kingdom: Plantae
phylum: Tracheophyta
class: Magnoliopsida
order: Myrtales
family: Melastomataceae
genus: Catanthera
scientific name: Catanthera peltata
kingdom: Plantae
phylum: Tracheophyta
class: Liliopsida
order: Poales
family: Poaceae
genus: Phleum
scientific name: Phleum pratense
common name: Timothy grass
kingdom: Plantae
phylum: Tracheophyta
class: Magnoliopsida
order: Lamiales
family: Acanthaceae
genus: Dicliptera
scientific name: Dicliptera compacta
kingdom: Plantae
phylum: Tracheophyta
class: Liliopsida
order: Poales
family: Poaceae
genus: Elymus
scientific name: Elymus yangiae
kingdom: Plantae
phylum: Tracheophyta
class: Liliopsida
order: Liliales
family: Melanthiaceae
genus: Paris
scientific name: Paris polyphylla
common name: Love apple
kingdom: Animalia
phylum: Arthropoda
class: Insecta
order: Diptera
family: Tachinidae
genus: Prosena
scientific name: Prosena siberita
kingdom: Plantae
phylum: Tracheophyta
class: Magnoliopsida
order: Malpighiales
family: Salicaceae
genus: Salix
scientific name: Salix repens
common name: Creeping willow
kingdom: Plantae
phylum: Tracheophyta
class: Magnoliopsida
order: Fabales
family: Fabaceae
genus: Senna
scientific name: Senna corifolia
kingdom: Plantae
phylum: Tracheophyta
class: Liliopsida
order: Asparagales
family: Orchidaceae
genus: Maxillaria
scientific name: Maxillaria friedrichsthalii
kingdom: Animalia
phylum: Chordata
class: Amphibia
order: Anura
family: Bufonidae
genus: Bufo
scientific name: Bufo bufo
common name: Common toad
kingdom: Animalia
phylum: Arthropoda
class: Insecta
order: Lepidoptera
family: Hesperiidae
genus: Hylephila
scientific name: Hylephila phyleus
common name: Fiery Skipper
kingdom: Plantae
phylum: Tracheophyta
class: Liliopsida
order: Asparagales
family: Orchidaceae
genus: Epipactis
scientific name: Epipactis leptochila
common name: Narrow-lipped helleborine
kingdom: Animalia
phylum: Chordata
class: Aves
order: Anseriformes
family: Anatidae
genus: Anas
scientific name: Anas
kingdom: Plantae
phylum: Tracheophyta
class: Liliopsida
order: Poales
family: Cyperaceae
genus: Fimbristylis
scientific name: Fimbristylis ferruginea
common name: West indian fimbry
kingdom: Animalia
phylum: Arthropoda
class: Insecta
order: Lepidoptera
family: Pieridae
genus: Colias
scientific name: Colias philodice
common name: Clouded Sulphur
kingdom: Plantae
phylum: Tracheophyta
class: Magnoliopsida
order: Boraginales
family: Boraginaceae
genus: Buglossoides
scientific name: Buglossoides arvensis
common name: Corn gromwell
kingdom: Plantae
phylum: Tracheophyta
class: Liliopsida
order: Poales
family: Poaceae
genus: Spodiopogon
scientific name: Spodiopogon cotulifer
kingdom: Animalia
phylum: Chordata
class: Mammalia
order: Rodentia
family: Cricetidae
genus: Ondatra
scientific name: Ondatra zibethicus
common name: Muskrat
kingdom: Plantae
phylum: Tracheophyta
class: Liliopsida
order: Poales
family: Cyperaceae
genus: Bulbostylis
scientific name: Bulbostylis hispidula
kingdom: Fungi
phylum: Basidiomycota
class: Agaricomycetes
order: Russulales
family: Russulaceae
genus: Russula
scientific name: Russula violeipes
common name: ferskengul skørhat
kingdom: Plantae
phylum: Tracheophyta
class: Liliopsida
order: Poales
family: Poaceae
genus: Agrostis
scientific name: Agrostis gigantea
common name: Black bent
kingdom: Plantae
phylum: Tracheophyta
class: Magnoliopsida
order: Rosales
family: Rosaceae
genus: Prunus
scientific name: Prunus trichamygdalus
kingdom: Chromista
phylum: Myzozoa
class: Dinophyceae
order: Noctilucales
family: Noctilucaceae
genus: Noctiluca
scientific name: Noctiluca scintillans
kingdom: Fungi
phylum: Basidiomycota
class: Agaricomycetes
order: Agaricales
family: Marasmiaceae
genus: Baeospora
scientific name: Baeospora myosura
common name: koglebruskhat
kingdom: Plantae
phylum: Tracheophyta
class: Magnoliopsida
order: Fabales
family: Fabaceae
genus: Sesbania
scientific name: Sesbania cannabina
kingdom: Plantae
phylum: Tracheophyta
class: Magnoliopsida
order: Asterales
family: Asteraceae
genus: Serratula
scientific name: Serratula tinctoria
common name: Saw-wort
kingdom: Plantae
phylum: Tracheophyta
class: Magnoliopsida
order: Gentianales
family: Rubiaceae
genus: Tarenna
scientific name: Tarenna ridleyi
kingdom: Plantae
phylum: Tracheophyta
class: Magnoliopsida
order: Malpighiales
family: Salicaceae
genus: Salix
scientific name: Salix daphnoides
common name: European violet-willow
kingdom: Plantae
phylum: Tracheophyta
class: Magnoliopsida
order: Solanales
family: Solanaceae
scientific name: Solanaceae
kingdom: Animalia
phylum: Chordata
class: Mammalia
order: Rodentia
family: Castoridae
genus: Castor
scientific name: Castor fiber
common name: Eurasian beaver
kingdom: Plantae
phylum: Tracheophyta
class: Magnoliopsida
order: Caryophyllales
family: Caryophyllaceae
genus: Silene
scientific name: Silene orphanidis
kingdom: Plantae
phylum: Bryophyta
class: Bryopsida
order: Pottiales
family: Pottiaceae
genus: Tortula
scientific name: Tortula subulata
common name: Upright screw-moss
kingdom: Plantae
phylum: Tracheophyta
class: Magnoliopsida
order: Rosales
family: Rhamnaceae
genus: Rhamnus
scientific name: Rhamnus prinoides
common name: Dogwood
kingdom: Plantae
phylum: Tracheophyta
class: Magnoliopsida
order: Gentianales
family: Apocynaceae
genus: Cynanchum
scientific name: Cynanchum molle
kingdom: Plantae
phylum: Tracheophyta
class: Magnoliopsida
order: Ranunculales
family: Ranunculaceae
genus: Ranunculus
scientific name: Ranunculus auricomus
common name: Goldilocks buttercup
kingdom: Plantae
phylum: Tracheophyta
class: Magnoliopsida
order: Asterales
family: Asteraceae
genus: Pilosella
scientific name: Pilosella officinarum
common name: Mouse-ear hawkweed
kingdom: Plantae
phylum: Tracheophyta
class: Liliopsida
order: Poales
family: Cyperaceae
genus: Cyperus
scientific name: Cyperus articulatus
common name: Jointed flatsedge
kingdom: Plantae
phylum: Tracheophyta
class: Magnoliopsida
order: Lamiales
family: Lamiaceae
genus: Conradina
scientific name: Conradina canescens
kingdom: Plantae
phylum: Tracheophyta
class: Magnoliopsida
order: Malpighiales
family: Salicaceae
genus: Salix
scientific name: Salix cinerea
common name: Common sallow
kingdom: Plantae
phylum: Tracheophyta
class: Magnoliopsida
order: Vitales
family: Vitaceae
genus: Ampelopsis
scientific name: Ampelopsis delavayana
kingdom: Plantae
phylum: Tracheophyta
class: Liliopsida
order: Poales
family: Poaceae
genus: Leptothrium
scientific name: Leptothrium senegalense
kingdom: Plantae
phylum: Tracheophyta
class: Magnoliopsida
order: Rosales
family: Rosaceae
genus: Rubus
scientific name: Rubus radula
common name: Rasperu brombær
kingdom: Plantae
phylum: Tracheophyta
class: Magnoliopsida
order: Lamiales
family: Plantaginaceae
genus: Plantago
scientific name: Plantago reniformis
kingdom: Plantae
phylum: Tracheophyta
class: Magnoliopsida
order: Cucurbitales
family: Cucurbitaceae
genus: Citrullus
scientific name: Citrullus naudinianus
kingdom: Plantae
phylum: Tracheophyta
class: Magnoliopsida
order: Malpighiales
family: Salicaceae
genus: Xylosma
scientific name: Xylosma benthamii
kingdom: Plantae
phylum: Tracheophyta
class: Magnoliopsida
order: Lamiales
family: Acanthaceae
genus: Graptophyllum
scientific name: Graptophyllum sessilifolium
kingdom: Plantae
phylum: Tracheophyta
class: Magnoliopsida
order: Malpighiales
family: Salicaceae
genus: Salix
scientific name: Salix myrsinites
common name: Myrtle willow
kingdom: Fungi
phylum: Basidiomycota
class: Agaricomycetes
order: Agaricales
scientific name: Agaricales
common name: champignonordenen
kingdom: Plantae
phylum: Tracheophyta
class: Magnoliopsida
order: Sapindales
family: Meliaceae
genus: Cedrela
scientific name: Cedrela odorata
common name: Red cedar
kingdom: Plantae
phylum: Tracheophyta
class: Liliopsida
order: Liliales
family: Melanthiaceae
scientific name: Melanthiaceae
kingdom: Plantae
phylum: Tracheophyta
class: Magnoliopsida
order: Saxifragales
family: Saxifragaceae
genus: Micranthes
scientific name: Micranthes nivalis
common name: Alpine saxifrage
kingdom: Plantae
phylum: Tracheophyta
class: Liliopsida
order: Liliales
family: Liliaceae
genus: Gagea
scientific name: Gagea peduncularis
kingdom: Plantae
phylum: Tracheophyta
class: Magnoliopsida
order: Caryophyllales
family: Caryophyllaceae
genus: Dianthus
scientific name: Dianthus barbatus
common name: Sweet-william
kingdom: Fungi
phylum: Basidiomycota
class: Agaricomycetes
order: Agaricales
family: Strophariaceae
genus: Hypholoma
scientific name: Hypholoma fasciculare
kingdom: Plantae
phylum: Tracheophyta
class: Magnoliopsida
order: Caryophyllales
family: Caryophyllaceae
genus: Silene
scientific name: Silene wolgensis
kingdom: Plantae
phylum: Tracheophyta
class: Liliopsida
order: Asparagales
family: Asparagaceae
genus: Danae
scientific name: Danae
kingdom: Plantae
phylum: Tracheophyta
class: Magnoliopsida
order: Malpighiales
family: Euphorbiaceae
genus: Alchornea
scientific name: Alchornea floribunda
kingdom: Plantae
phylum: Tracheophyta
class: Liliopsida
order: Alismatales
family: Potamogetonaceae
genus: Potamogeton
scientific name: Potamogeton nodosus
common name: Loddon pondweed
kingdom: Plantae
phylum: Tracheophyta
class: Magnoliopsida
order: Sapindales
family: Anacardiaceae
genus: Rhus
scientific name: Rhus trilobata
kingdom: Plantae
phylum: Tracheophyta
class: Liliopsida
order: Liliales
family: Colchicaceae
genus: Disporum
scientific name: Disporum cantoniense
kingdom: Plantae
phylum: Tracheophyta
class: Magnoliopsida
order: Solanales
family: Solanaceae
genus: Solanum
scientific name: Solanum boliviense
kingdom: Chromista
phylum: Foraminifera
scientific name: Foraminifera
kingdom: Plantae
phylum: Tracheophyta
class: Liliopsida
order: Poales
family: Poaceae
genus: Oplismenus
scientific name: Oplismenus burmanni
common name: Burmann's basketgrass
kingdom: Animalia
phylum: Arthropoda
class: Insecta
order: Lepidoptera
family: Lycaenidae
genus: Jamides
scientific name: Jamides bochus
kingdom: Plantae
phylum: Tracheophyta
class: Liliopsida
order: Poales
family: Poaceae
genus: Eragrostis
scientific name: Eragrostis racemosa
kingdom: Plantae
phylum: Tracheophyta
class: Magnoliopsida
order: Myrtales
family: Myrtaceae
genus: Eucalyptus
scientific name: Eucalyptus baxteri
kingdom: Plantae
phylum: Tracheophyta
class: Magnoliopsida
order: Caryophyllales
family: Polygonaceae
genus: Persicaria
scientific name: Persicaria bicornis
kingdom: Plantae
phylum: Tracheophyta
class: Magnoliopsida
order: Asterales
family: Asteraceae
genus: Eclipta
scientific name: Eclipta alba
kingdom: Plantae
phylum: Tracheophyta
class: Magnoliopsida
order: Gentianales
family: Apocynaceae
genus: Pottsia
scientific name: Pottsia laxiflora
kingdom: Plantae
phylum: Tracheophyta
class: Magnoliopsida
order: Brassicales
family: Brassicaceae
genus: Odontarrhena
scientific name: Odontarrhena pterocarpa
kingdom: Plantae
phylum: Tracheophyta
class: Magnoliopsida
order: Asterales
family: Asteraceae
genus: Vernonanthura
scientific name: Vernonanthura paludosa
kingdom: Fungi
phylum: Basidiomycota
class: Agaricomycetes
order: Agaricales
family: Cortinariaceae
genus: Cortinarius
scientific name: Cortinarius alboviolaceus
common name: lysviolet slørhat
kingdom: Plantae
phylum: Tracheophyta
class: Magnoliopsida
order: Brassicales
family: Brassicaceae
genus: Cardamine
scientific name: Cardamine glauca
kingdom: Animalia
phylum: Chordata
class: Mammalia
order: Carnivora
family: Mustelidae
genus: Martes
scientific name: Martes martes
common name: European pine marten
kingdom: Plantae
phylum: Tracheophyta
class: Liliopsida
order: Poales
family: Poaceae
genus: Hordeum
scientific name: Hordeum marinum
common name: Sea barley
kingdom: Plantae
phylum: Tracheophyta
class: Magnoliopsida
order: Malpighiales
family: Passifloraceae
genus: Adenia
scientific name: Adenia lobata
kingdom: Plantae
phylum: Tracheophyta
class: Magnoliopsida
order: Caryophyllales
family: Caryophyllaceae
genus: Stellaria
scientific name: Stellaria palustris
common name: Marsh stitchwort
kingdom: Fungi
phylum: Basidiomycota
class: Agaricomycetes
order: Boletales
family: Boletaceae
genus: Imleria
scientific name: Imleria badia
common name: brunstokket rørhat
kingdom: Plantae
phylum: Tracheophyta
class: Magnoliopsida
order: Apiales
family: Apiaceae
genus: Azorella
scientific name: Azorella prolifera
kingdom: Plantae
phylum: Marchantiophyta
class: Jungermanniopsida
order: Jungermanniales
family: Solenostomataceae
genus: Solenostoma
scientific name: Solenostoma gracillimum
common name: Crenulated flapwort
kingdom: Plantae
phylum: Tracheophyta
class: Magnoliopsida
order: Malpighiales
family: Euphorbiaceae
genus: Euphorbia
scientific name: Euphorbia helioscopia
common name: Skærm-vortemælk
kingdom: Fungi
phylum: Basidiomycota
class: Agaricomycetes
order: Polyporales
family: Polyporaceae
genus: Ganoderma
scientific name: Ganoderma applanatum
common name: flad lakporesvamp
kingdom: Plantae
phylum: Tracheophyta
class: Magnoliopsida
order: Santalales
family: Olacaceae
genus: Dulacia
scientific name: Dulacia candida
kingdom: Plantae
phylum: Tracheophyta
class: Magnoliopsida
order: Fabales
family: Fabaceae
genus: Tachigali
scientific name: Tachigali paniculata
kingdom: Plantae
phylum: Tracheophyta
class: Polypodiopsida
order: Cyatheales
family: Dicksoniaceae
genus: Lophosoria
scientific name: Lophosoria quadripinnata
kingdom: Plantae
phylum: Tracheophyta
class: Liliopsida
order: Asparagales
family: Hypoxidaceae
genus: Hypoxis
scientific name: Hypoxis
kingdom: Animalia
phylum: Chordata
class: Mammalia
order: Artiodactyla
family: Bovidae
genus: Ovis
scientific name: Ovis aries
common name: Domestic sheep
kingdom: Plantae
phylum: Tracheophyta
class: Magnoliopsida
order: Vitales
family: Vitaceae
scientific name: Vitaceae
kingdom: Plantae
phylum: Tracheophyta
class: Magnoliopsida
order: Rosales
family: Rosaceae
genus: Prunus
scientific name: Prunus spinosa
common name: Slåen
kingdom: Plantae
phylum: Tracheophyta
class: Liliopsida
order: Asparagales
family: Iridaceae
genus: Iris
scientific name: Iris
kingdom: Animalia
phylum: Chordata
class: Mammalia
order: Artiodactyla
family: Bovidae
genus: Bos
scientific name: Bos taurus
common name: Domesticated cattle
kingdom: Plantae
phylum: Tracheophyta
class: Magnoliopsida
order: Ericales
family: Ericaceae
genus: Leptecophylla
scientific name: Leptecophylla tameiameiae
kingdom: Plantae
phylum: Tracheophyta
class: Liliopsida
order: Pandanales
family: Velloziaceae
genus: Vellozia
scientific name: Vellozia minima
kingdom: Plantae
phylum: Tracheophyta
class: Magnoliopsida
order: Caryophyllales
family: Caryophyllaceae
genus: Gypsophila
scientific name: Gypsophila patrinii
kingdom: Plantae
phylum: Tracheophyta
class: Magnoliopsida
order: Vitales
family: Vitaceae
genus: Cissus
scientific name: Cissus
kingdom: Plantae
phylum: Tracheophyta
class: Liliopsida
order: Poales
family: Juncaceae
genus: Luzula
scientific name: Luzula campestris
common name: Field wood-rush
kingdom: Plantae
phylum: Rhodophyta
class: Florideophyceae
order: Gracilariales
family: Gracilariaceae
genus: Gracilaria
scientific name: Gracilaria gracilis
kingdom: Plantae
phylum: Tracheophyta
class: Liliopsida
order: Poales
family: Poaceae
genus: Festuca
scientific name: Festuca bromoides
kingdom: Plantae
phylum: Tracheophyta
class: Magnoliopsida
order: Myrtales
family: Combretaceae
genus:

====

Lay out the stretch from the first line through the line that contains "common name: Love apple" as a Markdown table with the columns "Row" and "Line", one line per row, numbered from 1, and omit blank lines.

| Row | Line |
|---|---|
| 1 | kingdom: Plantae |
| 2 | phylum: Tracheophyta |
| 3 | class: Magnoliopsida |
| 4 | order: Myrtales |
| 5 | family: Melastomataceae |
| 6 | genus: Catanthera |
| 7 | scientific name: Catanthera peltata |
| 8 | kingdom: Plantae |
| 9 | phylum: Tracheophyta |
| 10 | class: Liliopsida |
| 11 | order: Poales |
| 12 | family: Poaceae |
| 13 | genus: Phleum |
| 14 | scientific name: Phleum pratense |
| 15 | common name: Timothy grass |
| 16 | kingdom: Plantae |
| 17 | phylum: Tracheophyta |
| 18 | class: Magnoliopsida |
| 19 | order: Lamiales |
| 20 | family: Acanthaceae |
| 21 | genus: Dicliptera |
| 22 | scientific name: Dicliptera compacta |
| 23 | kingdom: Plantae |
| 24 | phylum: Tracheophyta |
| 25 | class: Liliopsida |
| 26 | order: Poales |
| 27 | family: Poaceae |
| 28 | genus: Elymus |
| 29 | scientific name: Elymus yangiae |
| 30 | kingdom: Plantae |
| 31 | phylum: Tracheophyta |
| 32 | class: Liliopsida |
| 33 | order: Liliales |
| 34 | family: Melanthiaceae |
| 35 | genus: Paris |
| 36 | scientific name: Paris polyphylla |
| 37 | common name: Love apple |